### WRITTEN INSTRUCTION
Please pick out and copy every line in the records below that contains the string "Carex". Case counts, so a line matches only if its capitalization is the same.

### AVAILABLE RECORDS
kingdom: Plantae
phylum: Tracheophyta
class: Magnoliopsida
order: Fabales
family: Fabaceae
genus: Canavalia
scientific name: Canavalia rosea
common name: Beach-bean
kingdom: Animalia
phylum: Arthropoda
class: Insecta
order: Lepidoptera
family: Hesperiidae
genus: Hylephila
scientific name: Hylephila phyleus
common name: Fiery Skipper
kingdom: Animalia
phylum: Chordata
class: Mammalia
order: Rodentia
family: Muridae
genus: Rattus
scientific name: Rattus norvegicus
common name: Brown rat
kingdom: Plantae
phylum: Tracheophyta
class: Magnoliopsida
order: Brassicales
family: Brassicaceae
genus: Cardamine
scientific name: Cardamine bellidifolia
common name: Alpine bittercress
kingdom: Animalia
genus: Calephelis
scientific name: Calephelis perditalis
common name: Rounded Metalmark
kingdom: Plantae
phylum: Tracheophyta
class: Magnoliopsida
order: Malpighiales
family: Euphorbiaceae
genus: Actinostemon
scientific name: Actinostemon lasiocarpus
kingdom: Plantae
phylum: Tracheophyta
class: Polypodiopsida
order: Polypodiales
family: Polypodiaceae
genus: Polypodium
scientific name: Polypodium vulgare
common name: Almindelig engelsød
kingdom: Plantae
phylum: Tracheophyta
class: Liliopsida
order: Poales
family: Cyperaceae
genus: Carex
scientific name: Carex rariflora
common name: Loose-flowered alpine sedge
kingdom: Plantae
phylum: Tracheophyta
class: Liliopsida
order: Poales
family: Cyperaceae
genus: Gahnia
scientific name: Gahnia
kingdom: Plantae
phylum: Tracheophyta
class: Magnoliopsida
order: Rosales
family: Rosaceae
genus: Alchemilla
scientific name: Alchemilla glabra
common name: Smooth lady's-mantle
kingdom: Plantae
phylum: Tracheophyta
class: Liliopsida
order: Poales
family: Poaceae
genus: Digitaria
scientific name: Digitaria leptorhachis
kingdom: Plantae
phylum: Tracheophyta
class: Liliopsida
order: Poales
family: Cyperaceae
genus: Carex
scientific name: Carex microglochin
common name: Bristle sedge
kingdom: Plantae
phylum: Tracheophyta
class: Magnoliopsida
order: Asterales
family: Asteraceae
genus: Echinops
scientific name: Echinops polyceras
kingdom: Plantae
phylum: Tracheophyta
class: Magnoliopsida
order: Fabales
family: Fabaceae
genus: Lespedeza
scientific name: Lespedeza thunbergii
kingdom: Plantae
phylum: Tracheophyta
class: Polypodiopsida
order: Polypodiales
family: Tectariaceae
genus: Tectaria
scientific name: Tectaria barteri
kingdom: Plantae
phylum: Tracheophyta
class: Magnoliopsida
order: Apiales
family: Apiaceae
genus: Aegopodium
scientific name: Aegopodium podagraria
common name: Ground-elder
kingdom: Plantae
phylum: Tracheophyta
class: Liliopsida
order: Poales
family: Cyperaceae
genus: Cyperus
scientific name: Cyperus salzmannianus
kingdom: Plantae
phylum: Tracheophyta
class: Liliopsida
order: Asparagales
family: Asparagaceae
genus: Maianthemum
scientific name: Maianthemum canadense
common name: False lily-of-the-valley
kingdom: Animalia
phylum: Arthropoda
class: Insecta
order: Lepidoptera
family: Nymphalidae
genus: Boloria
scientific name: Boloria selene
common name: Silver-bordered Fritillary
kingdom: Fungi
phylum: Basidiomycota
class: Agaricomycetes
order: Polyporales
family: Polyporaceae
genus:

### SOLUTION TO THIS TASK
genus: Carex
scientific name: Carex rariflora
genus: Carex
scientific name: Carex microglochin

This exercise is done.